We start in about 60 feet of water and work a grid pattern, letting our guide Albert take the lead. It’s only minutes before the discoveries begin rolling in. Albert finds two seahorses (regular-size, but still), ornate ghost pipefish, Halimeda ghost pipefish, mantis shrimp, an emperor shrimp, harlequin shrimp, an octopus, frogfish — the list goes on. Macro animals allow divers much nearer than large ones, and we spend over an hour underwater, marveling at the intricacies of their tiny bodies.

Our second full day underwater begins at Witches Cauldron, another hard-coral wall dive. We begin in about 60 feet of water with the wall to our left and follow a similar profile as with Deacon’s Reef. Because I’ve made it clear to the guides and Alfred that if I don’t see a pygmy seahorse my life will be ruined, on this dive they deliver.

A tiny pink bargibanti pygmy clings to a sea fan along the wall at about 80 feet — if the group would leave me here to stare at it for the entire dive, I would. But continue we must, and we soon shallow up to about 30 feet and into another spectacular hard-coral garden where I see my first epaulette shark — two of them, in fact, sharing real estate under a small coral outcropping. We see a gigantic crocodilefish and a leafy scorpionfish as well before it’s time to reluctantly end the dive.

That evening, I chat with Armando a little more about our dives as we watch the sunset on the deck. Tawali has a little of everything, he says, which is what makes it special. But even after diving some sensational hard-coral sites, my favorite dive of the trip remains Lawadi Beach. That’s unsurprising, he says.
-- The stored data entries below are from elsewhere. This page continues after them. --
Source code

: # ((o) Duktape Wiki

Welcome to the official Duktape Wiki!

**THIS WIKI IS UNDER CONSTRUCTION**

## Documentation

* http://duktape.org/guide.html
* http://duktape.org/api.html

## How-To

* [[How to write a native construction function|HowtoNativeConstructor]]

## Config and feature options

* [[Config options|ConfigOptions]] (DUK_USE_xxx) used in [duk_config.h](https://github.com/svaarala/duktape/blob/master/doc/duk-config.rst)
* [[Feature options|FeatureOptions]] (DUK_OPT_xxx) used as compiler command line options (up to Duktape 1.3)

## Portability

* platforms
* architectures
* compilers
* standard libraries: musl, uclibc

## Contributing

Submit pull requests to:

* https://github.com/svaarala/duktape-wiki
“Muck diving is Milne Bay. Muck diving is Tawali.”

Details

Getting there

Tawali, like much of Papua New Guinea, is quite remote. There are daily flights to Gurney (Alotau) on PNG Air as well as Air Niugini. You must book ahead so that Tawali’s shuttle bus is waiting for you at the airport to take you the 90 minutes to the dock where the resort’s boat awaits.

When to go

Many sites at Tawali are accessible all year thanks to its protected position on the peninsula’s north coast. Still, the very best time to visit is from October through March, when visibility is the best and the skies are relatively calm. Strong winds in February make getting to most dive sites a challenge. If the wind isn’t blowing, you can dive the sites on the south side of the peninsula as well.

What to bring

Tawali offers nitrox diving, so be sure to bring your certification card. Because it’s remote, if something breaks the dive shop may struggle to fix it for you. Thus, it’s smart to bring a save-a-dive kit. Pack any medicine you might need as well since quick run to the pharmacy is impossible.